The Energy Community Secretariat assessed the current status of financial liquidity of the electricity sector, compiled information about support from international financial institutions and commercial banks and measured taken by energy regulators to address the ongoing issues.

The measures taken to contain the COVID-19 crisis have led to a persistent decrease in electricity supplier income due to non-payment of electricity bills in the majority of Energy Community Contracting Parties, putting pressure on the financial liquidity of utilities and market participants throughout the electricity supply chain. The drop in the collection rate ranged from 10 to 30 % in March 2020 in most of the Contracting Parties, with Kosovo and North Macedonia the hardest hit. Preliminary data for April 2020 show a further sharp decline.

In the coming months, electricity companies are expected to face additional pressure in their efforts to maintain financial liquidity due to decreased revenue and cash-flow because of non-payment and waiving of interest, lower consumption and a shift from commercial to residential consumption where electricity prices are often lower. In several instances, the pressure on working capital and lack of clarity on the distribution of the incurred loss of revenue gave rise to suppliers to activate force majeure provisions in their contractual arrangements with other market players

On the other hand, strong pleas by the prime ministers and suppliers for customers to pay their electricity bills helped keeping the payment rate high in Georgia, while it started to increase after an initial drop in Albania.

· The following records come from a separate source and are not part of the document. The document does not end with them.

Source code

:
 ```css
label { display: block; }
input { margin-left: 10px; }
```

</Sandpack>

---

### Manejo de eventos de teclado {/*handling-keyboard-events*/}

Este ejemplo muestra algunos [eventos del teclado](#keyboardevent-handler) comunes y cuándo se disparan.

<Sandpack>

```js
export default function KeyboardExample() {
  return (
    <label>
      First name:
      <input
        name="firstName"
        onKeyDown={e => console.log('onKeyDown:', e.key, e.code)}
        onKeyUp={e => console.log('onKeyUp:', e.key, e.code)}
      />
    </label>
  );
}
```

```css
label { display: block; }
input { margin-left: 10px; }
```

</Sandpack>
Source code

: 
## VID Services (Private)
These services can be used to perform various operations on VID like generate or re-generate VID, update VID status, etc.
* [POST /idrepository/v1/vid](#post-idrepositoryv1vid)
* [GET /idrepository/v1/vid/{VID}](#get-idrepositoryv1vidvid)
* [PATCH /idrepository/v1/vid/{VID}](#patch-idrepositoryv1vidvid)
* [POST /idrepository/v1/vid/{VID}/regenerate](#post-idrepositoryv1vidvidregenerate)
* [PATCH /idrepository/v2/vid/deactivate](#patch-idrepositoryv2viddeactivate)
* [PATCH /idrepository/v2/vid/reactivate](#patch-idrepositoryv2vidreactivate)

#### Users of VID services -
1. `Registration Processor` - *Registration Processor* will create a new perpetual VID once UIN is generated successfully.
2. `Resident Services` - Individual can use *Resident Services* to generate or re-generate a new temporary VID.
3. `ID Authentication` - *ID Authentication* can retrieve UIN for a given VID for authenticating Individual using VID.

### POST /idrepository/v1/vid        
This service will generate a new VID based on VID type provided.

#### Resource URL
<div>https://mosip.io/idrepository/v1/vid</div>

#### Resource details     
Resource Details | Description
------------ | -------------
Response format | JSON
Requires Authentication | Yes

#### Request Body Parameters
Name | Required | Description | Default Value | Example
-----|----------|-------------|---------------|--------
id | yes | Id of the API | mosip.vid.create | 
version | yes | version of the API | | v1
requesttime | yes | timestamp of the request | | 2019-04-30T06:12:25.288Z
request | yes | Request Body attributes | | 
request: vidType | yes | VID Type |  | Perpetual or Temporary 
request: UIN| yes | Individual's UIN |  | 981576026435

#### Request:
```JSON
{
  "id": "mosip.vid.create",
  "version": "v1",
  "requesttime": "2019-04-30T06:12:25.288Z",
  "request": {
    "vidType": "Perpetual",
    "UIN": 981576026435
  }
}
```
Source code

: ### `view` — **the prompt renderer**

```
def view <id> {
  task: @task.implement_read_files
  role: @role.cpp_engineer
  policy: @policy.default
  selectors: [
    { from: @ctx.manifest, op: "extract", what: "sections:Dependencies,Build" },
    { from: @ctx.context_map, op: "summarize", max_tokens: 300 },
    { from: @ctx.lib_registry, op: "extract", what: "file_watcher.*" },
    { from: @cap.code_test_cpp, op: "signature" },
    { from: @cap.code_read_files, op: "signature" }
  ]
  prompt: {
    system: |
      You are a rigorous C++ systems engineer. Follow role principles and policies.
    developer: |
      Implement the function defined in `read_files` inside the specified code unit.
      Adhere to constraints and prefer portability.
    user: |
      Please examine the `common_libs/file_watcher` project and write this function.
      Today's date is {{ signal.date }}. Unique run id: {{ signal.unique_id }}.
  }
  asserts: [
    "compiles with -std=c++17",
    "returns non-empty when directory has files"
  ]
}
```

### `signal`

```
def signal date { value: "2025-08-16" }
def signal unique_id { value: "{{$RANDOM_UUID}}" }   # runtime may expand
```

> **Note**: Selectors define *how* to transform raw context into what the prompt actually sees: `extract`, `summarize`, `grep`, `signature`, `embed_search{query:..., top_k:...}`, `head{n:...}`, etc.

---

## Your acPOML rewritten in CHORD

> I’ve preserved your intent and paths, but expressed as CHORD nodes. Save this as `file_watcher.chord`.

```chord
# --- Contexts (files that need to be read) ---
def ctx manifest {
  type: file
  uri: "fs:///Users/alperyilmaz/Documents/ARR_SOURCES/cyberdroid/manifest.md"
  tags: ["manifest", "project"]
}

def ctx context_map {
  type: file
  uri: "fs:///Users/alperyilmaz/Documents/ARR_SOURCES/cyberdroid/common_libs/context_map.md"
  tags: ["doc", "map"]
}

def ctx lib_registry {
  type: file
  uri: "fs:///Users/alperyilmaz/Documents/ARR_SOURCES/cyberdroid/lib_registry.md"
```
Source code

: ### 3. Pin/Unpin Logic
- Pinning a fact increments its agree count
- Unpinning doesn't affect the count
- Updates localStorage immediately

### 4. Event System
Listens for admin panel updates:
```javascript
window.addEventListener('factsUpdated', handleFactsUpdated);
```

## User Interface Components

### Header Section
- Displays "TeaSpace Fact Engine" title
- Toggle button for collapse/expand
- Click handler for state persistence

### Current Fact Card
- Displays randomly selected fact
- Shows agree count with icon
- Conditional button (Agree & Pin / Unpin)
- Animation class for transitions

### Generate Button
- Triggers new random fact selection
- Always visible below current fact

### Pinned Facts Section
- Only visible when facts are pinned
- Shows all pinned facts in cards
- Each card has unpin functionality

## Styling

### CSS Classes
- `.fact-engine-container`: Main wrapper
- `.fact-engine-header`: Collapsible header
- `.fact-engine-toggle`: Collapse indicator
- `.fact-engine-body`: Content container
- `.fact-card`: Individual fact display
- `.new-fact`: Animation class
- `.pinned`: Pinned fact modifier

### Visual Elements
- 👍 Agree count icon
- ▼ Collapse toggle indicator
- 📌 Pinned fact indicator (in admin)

Suppliers that are facing an immediate risk of insufficient working capital have either entered into negotiations with commercial banks and/or international financial institutions (IFIs) for additional loans or with their governments to receive support either directly or as guarantor for commercial loans. The Secretariat has held calls with the international financial institutions active in the Energy Community and the European Commission to exchange views on the assessment of the impact of the COVID-19 crisis on the liquidity of energy utilities and local commercial banks as well as the resulting implications on the ongoing and future investments in the energy sectors.

It became clear that the ongoing investment projects in large energy infrastructure, energy efficiency and renewable projects may be delayed because of supply chain disruptions and clients not being able to repay loans due to loss of revenues. In its report, the Secretariat assesses projects implemented by SMEs and households as the most vulnerable. The liquidity of local commercial banks through which IFIs disburse many of the investment credit facilities does not seem to pose an immediate problem if the payment delays are limited in time. The IFIs and the European Commission were unanimous in highlighting that energy sector reforms and the green agenda must continue.